TEXT SEGMENT
# # #
Skip to main content
Baseten runs health checks every 10 seconds on each replica of your deployment. When a health check fails long enough to cross a configured threshold, Baseten takes action: stopping traffic to the replica, restarting it, or both. You can customize health checks in two ways:

Health probes

Baseten uses three Kubernetes health probes: startup, readiness, and liveness. Each serves a different purpose in the replica lifecycle.
Diagram showing how startup, readiness, and liveness health probes work in Baseten

Startup probe

The startup probe confirms your model has finished initializing. For Truss models, initialization is complete when load() finishes and the optional is_healthy() check passes. For custom servers, the readiness endpoint must return a successful response. All readiness and liveness probes are delayed until the startup probe succeeds. The startup phase runs for 30 minutes by default. Extend it with startup_threshold_seconds up to 50 minutes (3000 seconds) for models that need more time to load. The startup probe uses the same endpoint as the readiness probe. You can’t configure a separate startup endpoint.

Readiness probe

The readiness probe determines whether a replica can accept traffic. When it fails, Kubernetes stops routing requests to the replica but doesn’t restart it. Configure the failure window with stop_traffic_threshold_seconds.

Liveness probe

The liveness probe determines whether a replica is still functioning. When it fails, Kubernetes restarts the replica to recover from deadlocks or hung processes. Configure the failure window with restart_threshold_seconds.
For most models, using the same endpoint (like /health) for both readiness and liveness probes is sufficient. The difference is the action taken: readiness controls traffic routing, liveness controls container lifecycle.
# # #
EXTRACTED INFORMATION

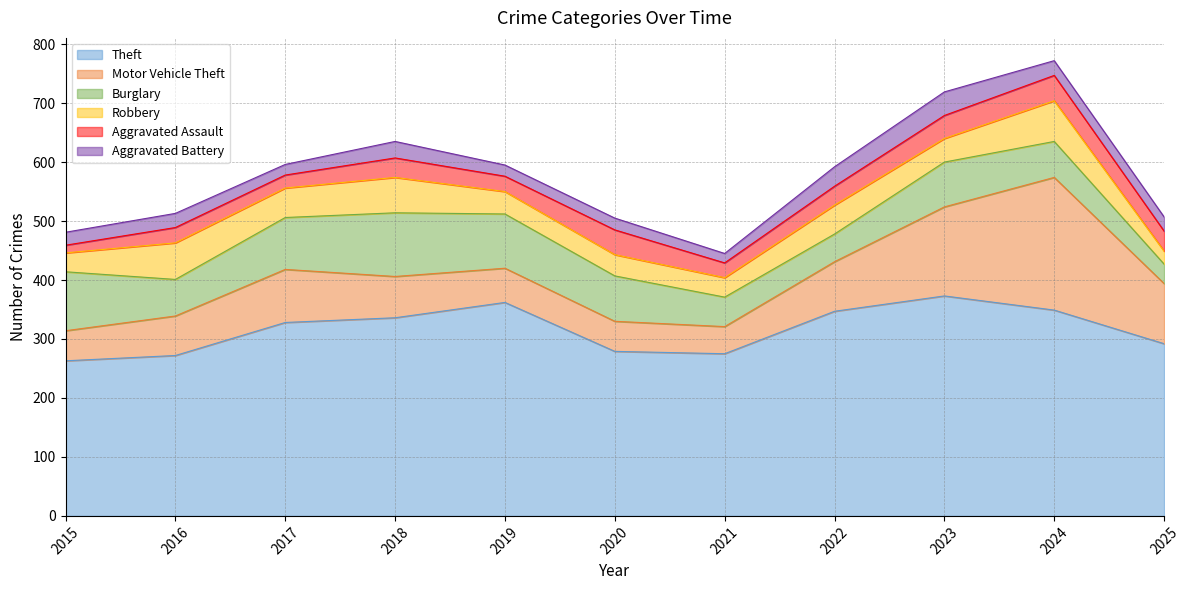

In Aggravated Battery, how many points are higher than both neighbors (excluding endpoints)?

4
# # #
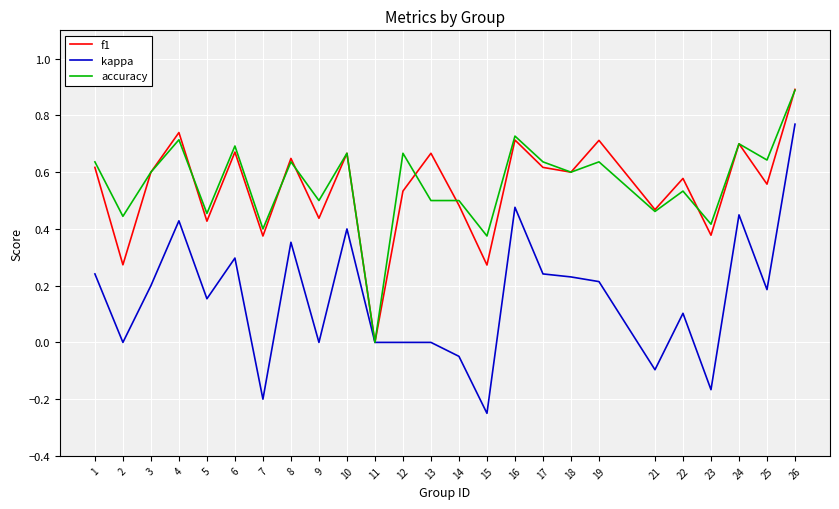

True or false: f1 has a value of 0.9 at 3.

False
# # #
DIRECTIVE 1
According to the Baseten health check page, how long does the startup phase run by default?
DIRECTIVE 2
List every configuration setting named in the Baseten health check page that controls a probe's time window.
DIRECTIVE 3
Resume the Baseten health check page after its final sentence.
The rows are not needed for this work.

EXERCISE RESPONSE 1
30 minutes.

EXERCISE RESPONSE 2
startup_threshold_seconds, stop_traffic_threshold_seconds, restart_threshold_seconds

EXERCISE RESPONSE 3
Health check configuration

Parameters

Customize health checks by setting these parameters:
startup_threshold_seconds
integer
default:1800
How long the startup phase runs before marking the replica as unhealthy. During this phase, readiness and liveness probes don’t run.startup_threshold_seconds must be between 10 and 3000 seconds, inclusive. Defaults to 30 minutes (1800 seconds).
stop_traffic_threshold_seconds
integer
default:1800
How long health checks must continuously fail before Baseten stops traffic to the failing replica.stop_traffic_threshold_seconds must be between 10 and 3000 seconds, inclusive. Defaults to 30 minutes (1800 seconds).
restart_threshold_seconds
integer
default:1800
How long health checks must continuously fail before Baseten restarts the failing replica.restart_threshold_seconds must be between 10 and 3000 seconds, inclusive. Defaults to 30 minutes (1800 seconds).
restart_check_delay_seconds
integer
deprecated
How long to wait before running health checks. Must be between 0 and 3000 seconds, inclusive.
restart_check_delay_seconds is deprecated. Use startup_threshold_seconds instead. The startup probe delays all health checks until your model passes its first readiness check, preventing unnecessary restarts during initialization.
The combined value of restart_check_delay_seconds and restart_threshold_seconds can’t exceed 3000 seconds.

Model and custom server deployments

Configure health checks in your config.yaml.
config.yaml
runtime:
  health_checks:
    startup_threshold_seconds: 2400
    restart_threshold_seconds: 600
    stop_traffic_threshold_seconds: 300
You can also specify custom health check endpoints for custom servers. See custom server configuration for details.

Chains

Use remote_config to configure health checks for your chainlet classes.
chain.py
class CustomHealthChecks(chains.ChainletBase):
    remote_config = chains.RemoteConfig(
        options=chains.ChainletOptions(
            health_checks=truss_config.HealthChecks(
                startup_threshold_seconds=2400,
                restart_threshold_seconds=600,
                stop_traffic_threshold_seconds=300,
            )
        )
    )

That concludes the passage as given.